The first piece in this concert was entitled In the Crypt by the Welsh composer Bethan Morgan-Williams. Both the electronic and live sounds were darkly unsettling, matching the supposed atmosphere of the title. The melodic part for horn was echoed and intensified by the electronics. Think of how Britten’s piano parts for some of his songs add to the emotional charge of the music. Well done Pete Stollery, dare I say this was one of your best compositional forays yet! 

The piece was a graphic atmospheric exploration of the title of the piece. Later on there were piano chords which slotted in nicely with the whole spirit of the music.

Nottingham-born composer Adrian Moore’s title is more abstract. It is simply Three Pieces but they are bound together as one. The electronic sounds were very complex and in a sense mechanistic, a bit like an abstract painting in sound. There were some advanced horn techniques but later on, in the final section,  there were distant horn melodies with the electronics having more of a pure musical impact. I was reminded, as I often am with the French Horn of a poem by Alfred de Vigny that I learned at school “J’aime le son du cor, le soir, au fond des bois”.

That idea followed on into the next piece for unaccompanied horn, Laudatio by the German horn player and composer Bernard Krol (1920-2013). It was a well shaped solo piece that included echo effects. It could be thought of as an advanced étude for horn exploring its range of melodic possibilities.
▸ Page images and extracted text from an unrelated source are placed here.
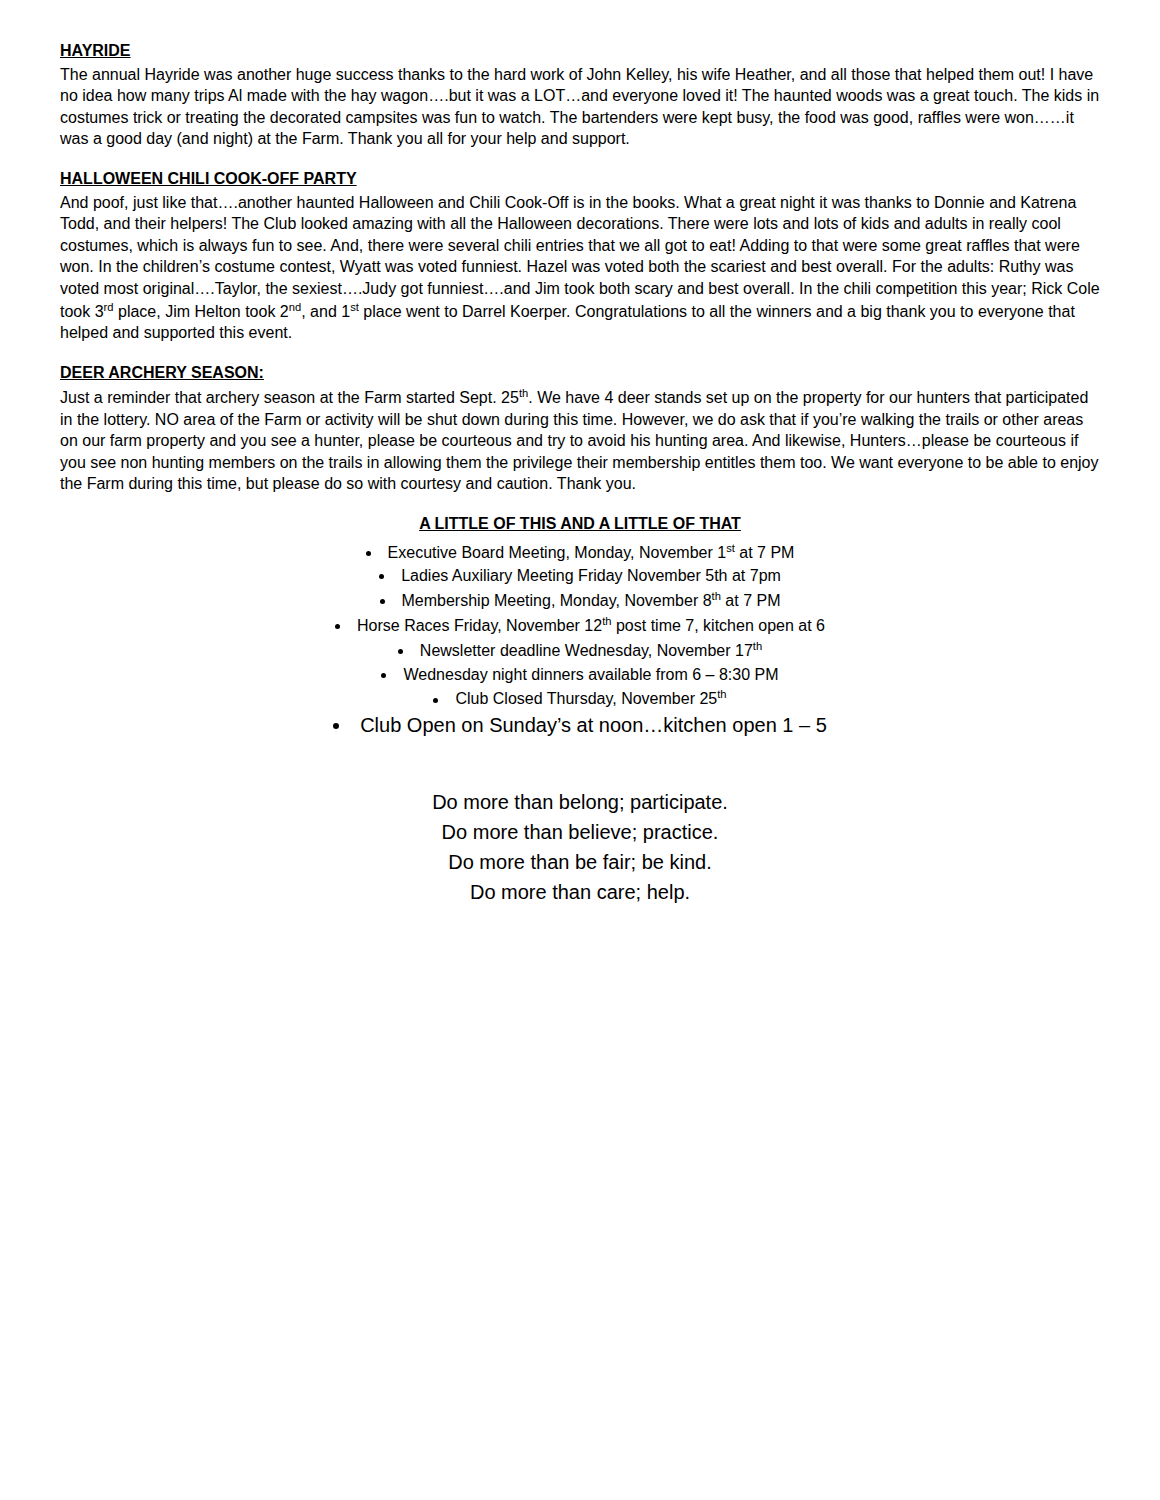HAYRIDE
The annual Hayride was another huge success thanks to the hard work of John Kelley, his wife Heather, and all those that helped them out! I have no idea how many trips Al made with the hay wagon….but it was a LOT…and everyone loved it! The haunted woods was a great touch. The kids in costumes trick or treating the decorated campsites was fun to watch. The bartenders were kept busy, the food was good, raffles were won……it was a good day (and night) at the Farm. Thank you all for your help and support.
HALLOWEEN CHILI COOK-OFF PARTY
And poof, just like that….another haunted Halloween and Chili Cook-Off is in the books. What a great night it was thanks to Donnie and Katrena Todd, and their helpers! The Club looked amazing with all the Halloween decorations. There were lots and lots of kids and adults in really cool costumes, which is always fun to see. And, there were several chili entries that we all got to eat! Adding to that were some great raffles that were won. In the children’s costume contest, Wyatt was voted funniest. Hazel was voted both the scariest and best overall. For the adults: Ruthy was voted most original….Taylor, the sexiest….Judy got funniest….and Jim took both scary and best overall. In the chili competition this year; Rick Cole took 3rd place, Jim Helton took 2nd, and 1st place went to Darrel Koerper. Congratulations to all the winners and a big thank you to everyone that helped and supported this event.
DEER ARCHERY SEASON:
Just a reminder that archery season at the Farm started Sept. 25th. We have 4 deer stands set up on the property for our hunters that participated in the lottery. NO area of the Farm or activity will be shut down during this time. However, we do ask that if you’re walking the trails or other areas on our farm property and you see a hunter, please be courteous and try to avoid his hunting area. And likewise, Hunters…please be courteous if you see non hunting members on the trails in allowing them the privilege their membership entitles them too. We want everyone to be able to enjoy the Farm during this time, but please do so with courtesy and caution. Thank you.
A LITTLE OF THIS AND A LITTLE OF THAT
Executive Board Meeting, Monday, November 1st at 7 PM
Ladies Auxiliary Meeting Friday November 5th at 7pm
Membership Meeting, Monday, November 8th at 7 PM
Horse Races Friday, November 12th post time 7, kitchen open at 6
Newsletter deadline Wednesday, November 17th
Wednesday night dinners available from 6 – 8:30 PM
Club Closed Thursday, November 25th
Club Open on Sunday’s at noon…kitchen open 1 – 5
Do more than belong; participate.
Do more than believe; practice.
Do more than be fair; be kind.
Do more than care; help.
The final work in the concert was Fantasie for horns II by Hildegard Westerkamp, born in Germany but now living in Canada. The piece opened with a soft wash of electronic sound which grew and then died back suggesting at some points an almost choral texture. An attractive horn melody had a second horn pre-recorded in the background. Ben seemed to be working this with a small foot pedal device. Oh! The wonders of contemporary electronics. Some of the horn melodies had an almost balletic effect.

There were several other horn ideas in the piece, motor horn, ship’s or perhaps train horn suggesting all sorts of different surroundings. Bubbling water sounds suggested a mountain spring with the horn here being an alp-horn. Towards the end, Ben played very high soft notes on the horn against lower notes. In a sense, the piece deconstructed and then reassembled the sounds of the horn.

I conclude by reminding people that the French Horn is this year’s special instrument at the soundfestival.